Es preciso mencionar que, esta nueva medida es impulsada por la gestión del gobernador bonaerense Axel Kicillof y ejecutada por el Ministerio de Transporte que conduce el massista Martín Marinucci, con el objetivo de reordenar el esquema de financiamiento del transporte público y dotarlo de mayor previsibilidad.
En tanto, la decisión se da luego de la creación del Régimen de Compensaciones Tarifarias y representa un paso clave para su implementación efectiva, ya que por un lado establece las condiciones que deberán respetar las concesionarias para recibir y sostener los subsidios y, por otro, define los mecanismos de pago y control, en un contexto de fuerte incertidumbre a nivel nacional, con cambios en la Secretaría de Transporte y advertencias de paro por parte de los choferes de la Unión Tranviarios Automotor (UTA).
De esta manera, quedaron oficializadas dos resoluciones firmadas por Marinucci que precisan los alcances del nuevo esquema. Desde el Ministerio bonaerense señalaron que la iniciativa apunta a generar “mayor previsibilidad” tanto para las empresas como para el sistema en su conjunto, en momentos en que el transporte público enfrenta tensiones financieras y operativas que impactan directamente en el servicio que reciben los usuarios.

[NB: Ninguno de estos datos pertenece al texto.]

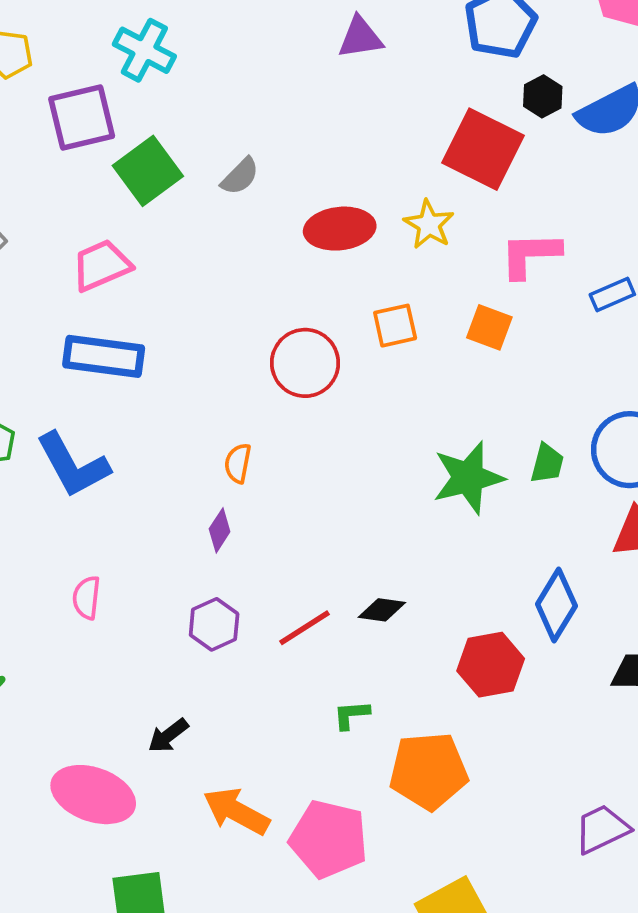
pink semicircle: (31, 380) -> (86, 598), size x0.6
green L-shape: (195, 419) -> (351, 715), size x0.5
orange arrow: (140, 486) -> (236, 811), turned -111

Así, la Resolución 18/2026 fue la encargada de establecer los requisitos que deberán cumplir las empresas concesionarias para acceder y mantenerse dentro del régimen de subsidios, mientras que la norma detalla un procedimiento específico que habilita la intervención de las autoridades provinciales ante eventuales incumplimientos, lo que implica que las líneas deberán adecuarse de inmediato a las condiciones fijadas si pretenden seguir recibiendo las compensaciones.
En paralelo, mediante la Resolución 19/2026, el ministro de Transporte aprobó un primer listado de empresas de colectivos adheridas al régimen de compensaciones tarifarias, y en esa misma disposición se definieron los métodos para calcular los costos e ingresos de las concesionarias, así como el mecanismo que se utilizará para establecer los precios de las tarifas, un punto central para el equilibrio económico del sistema.

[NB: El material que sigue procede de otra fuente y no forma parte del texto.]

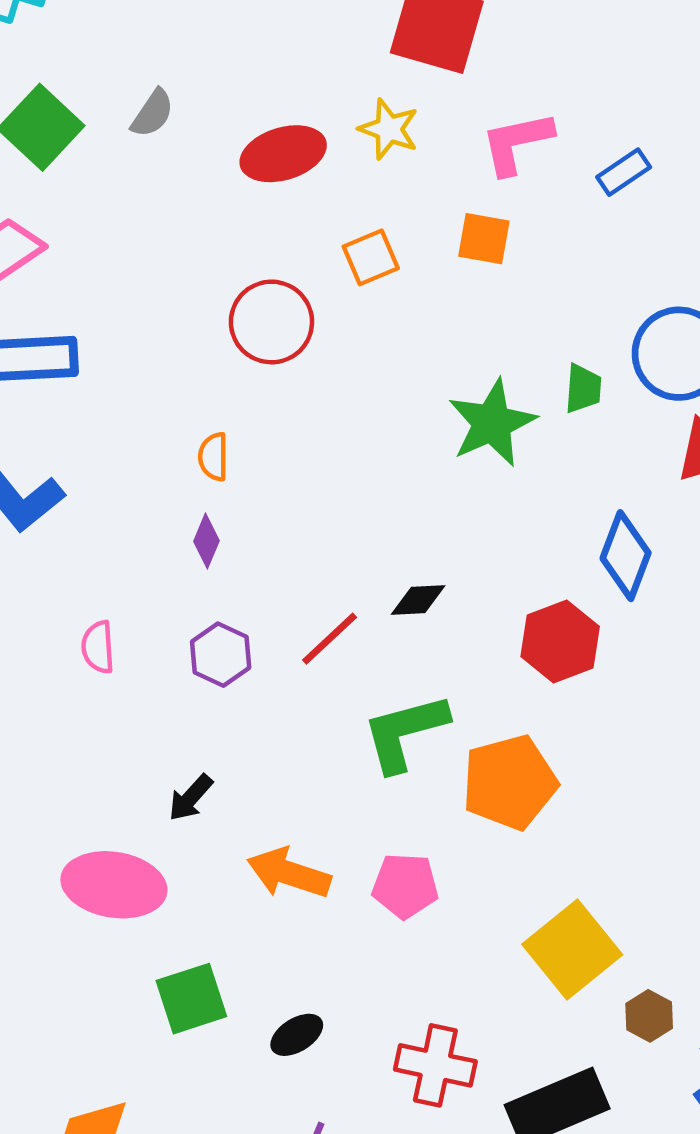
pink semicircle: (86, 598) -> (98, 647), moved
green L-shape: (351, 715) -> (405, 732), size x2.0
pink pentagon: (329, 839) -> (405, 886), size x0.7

De la normativa surge que la Provincia se comprometió a realizar los pagos en dos etapas diferenciadas: la primera contempla el desembolso de hasta el 97% de los fondos a distribuir dentro del mes en curso y del mes siguiente, mientras que la segunda etapa alcanza al total de los fondos y tendrá un esquema cuatrimestral, con liquidaciones que se efectuarán hacia el final de cada período, como ocurrirá en julio, cuando se pagarán las compensaciones correspondientes al tramo enero-abril.
Uno de los aspectos destacados del nuevo régimen es la limitación para presentar reclamos o pedidos de corrección. Según lo establecido en la resolución firmada por Marinucci, las empresas beneficiarias solo podrán impugnar liquidaciones mientras no hayan cobrado la totalidad del monto correspondiente al período en cuestión, ya que, una vez cubierto el 100% de los fondos liquidados no se admitirán reclamos posteriores.
A este esquema se suma la implementación de controles periódicos por parte del Ministerio de Transporte bonaerense sobre las recaudaciones informadas y los kilómetros recorridos por cada línea, con el objetivo de verificar la existencia de posibles sobreestimaciones o subestimaciones en los datos declarados, ajustar el cálculo de los subsidios y garantizar que los recursos públicos se asignen de acuerdo con la prestación real del servicio, en un intento por poner orden en un sistema atravesado por desequilibrios y tensiones acumuladas.